Abstract
Today, more and more practical problems are moving beyond the variable selection framework to focus on prediction at the subject or (small) sub-population level. Mixed model prediction(MMP) has been widely used in the fields of health sciences and business as well as the traditional fields of genetics, agriculture, etc. Significant increases in prediction accuracy can be achieved by identifying a group that a new subject belongs to as was done in the Classified Mixed Model Prediction (CMMP) work of Jiang et al. (2018). Nowadays, new and challenging problems have emerged with the different availability of data. With the availability of massive data, the challenges arise for high dimensional modeling when the number of predictors dominates the sample size. With the limited availability of training data, the new data of prediction interest can be outside the range of the training data. These bring out two interesting topics; one is the classified mixed model prediction in high dimensional space; another one is the prediction through extrapolation given a limited set of observations.
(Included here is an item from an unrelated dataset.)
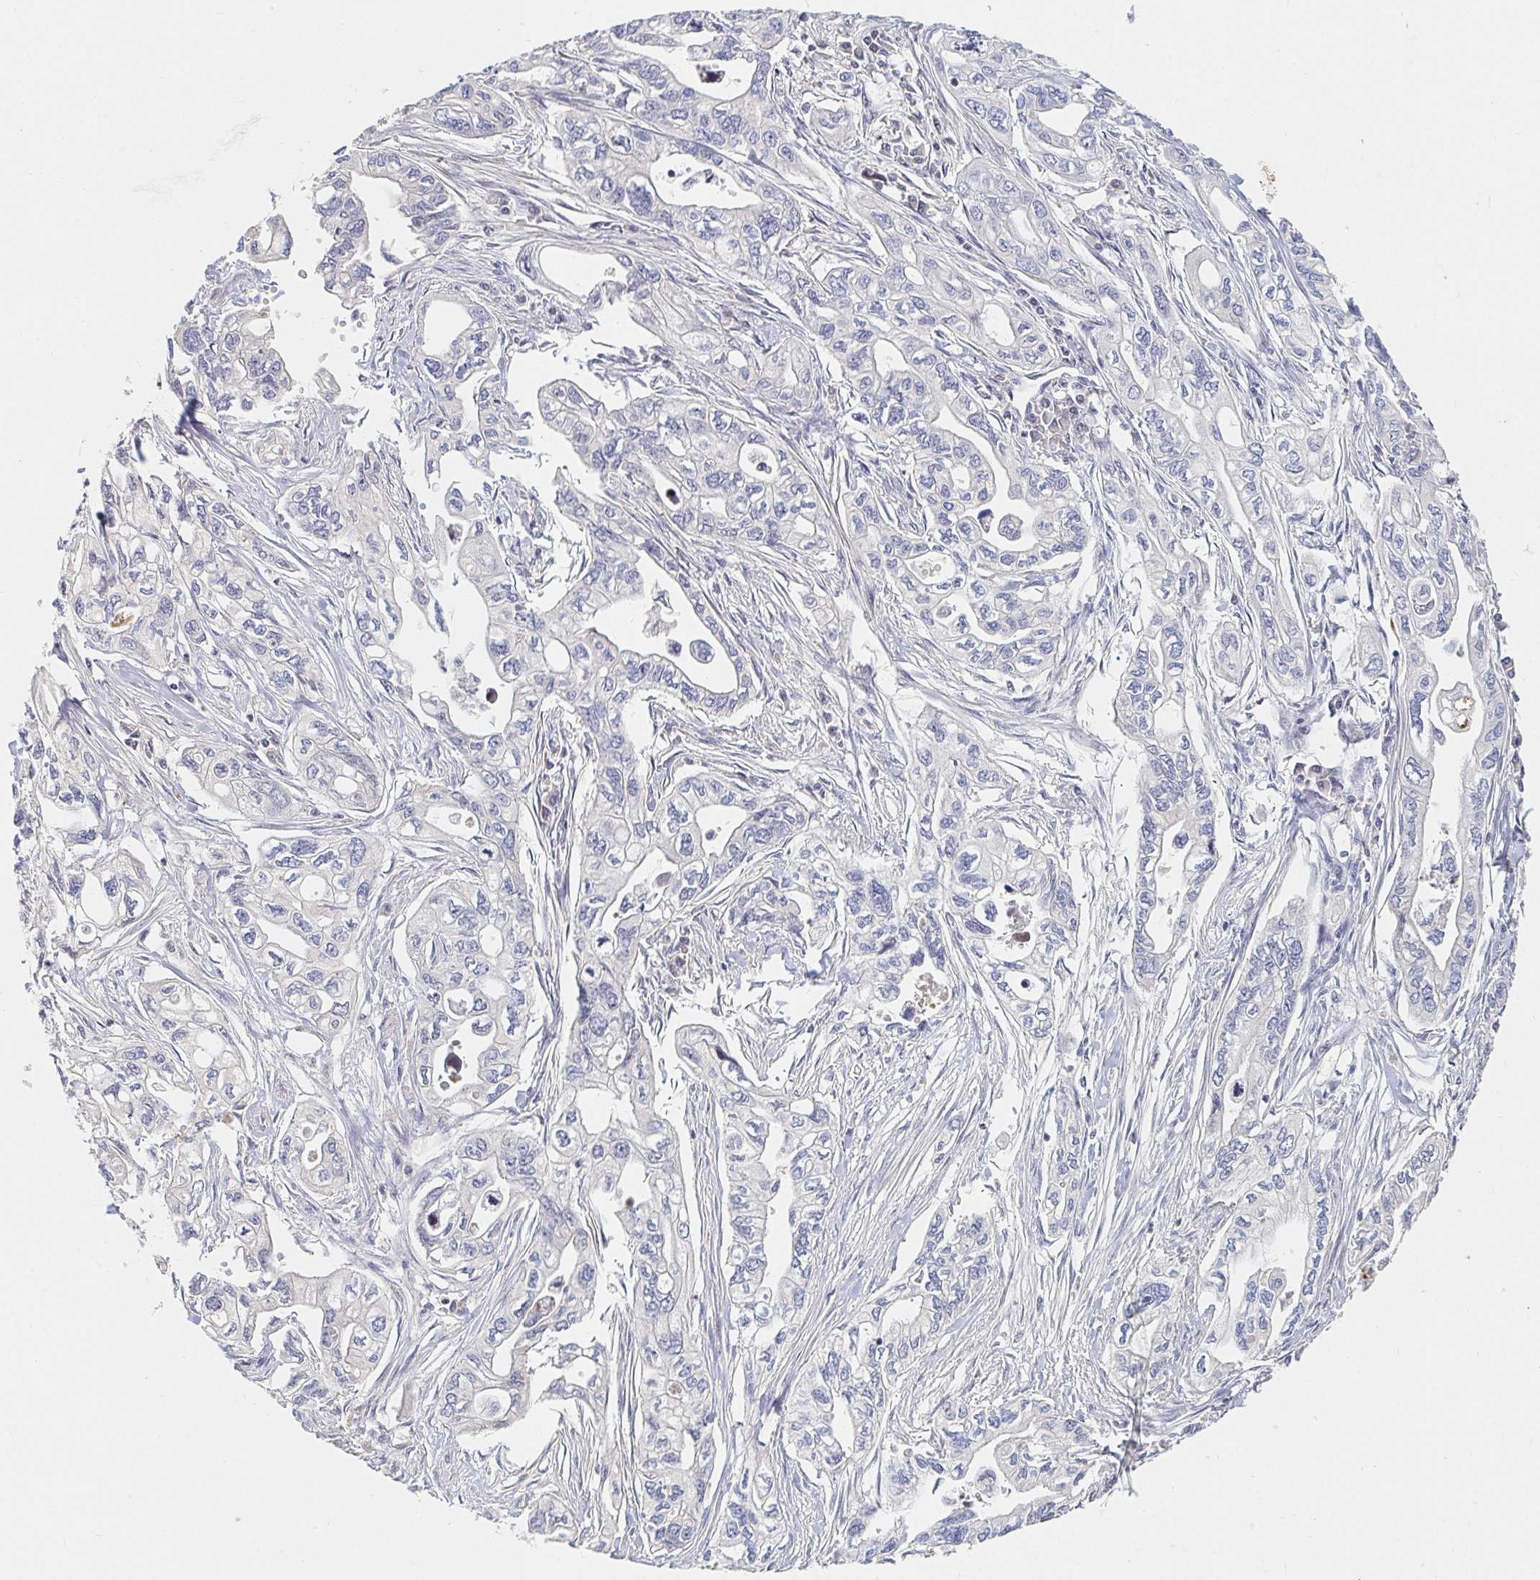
{"staining": {"intensity": "negative", "quantity": "none", "location": "none"}, "tissue": "pancreatic cancer", "cell_type": "Tumor cells", "image_type": "cancer", "snomed": [{"axis": "morphology", "description": "Adenocarcinoma, NOS"}, {"axis": "topography", "description": "Pancreas"}], "caption": "High power microscopy image of an immunohistochemistry (IHC) micrograph of pancreatic cancer, revealing no significant positivity in tumor cells.", "gene": "NME9", "patient": {"sex": "male", "age": 68}}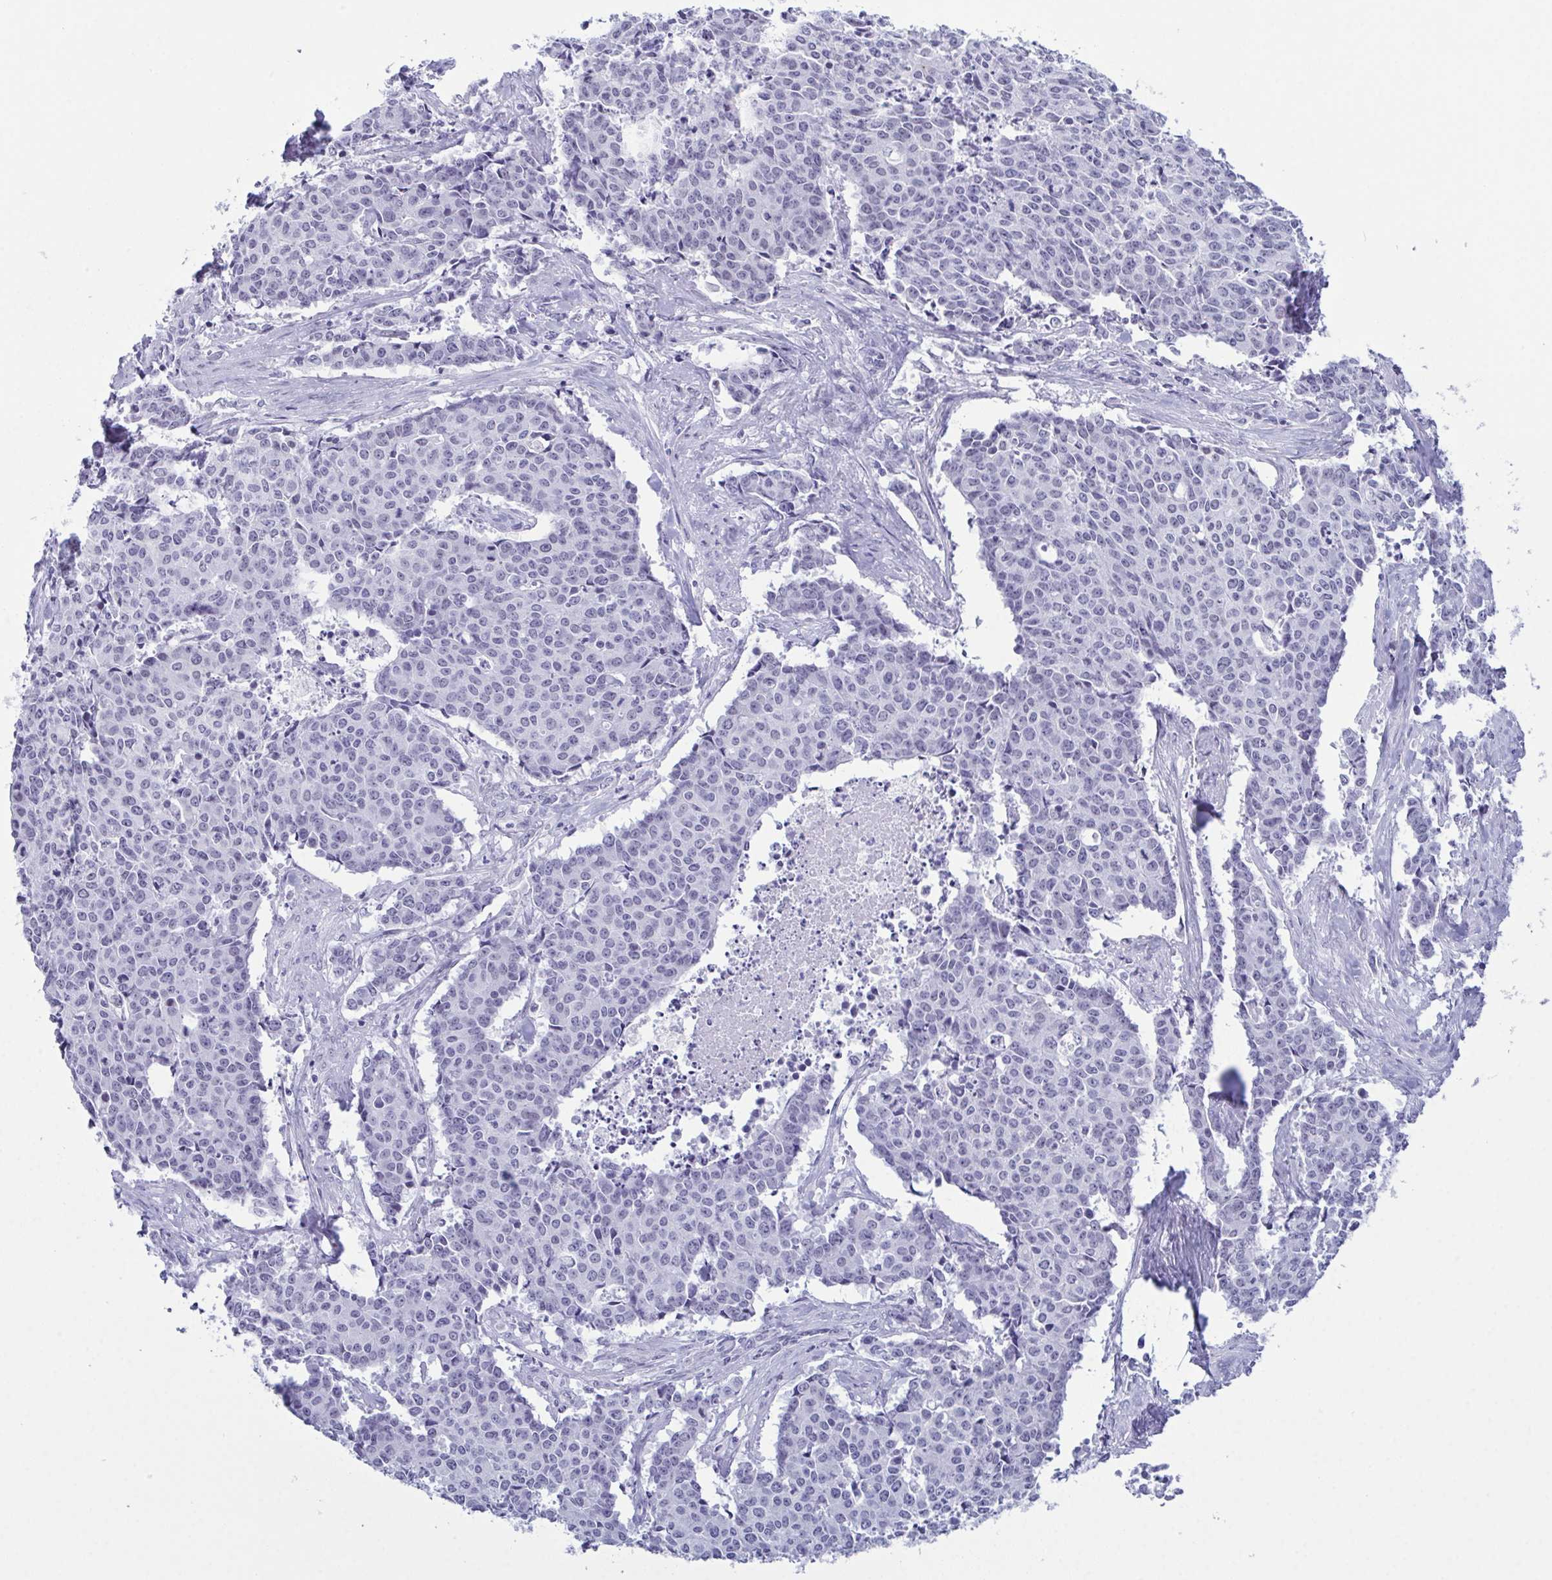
{"staining": {"intensity": "negative", "quantity": "none", "location": "none"}, "tissue": "cervical cancer", "cell_type": "Tumor cells", "image_type": "cancer", "snomed": [{"axis": "morphology", "description": "Squamous cell carcinoma, NOS"}, {"axis": "topography", "description": "Cervix"}], "caption": "This is an IHC image of cervical cancer. There is no staining in tumor cells.", "gene": "SUGP2", "patient": {"sex": "female", "age": 28}}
In the first part of the thesis, a new method called High Dimensional Classified Mixed Model Prediction(HDCMMP) is proposed, which allows classified mixed predictions for high dimensional predictors. A four-step algorithm is used which includes a mixed model variable screening step, followed by a penalized estimation of both fixed and random effects, followed by re-estimation for the restricted model, followed by CMMP prediction. Importantly, this work also extends the methodology to allow for the challenging case of the unknown grouping of observations. Asymptotic and empirical studies are carried out, which demonstrate favorable properties of HDCMMP. Finally, an analysis of riboflavin production data provided by DSM (Kaiseraugst, Switzerland) clearly shows the utility of the new methodology in practice.
In the second part of the thesis, a new method called Prediction Using Random-effects Extrapolation (PURE) is introduced. PURE involves constructing a generalized independent variable hull (gIVH) to isolate a minority training set which is "close" to the test data, followed by the regrouping of the minority data according to the response variable which results in a new (but misspecified) random effect distribution. This misspecification mimics what we term "extrapolating random effects" which proves vital to capture information that is needed for accurate model projections. Projections are then made using CMMP with the regrouped minority data. Remarkable gains in prediction accuracy are observed. Simulation studies and analysis of data from the National Longitudinal Mortality Study (NLMS) demonstrate superior predictive performance in these very challenging paradigms.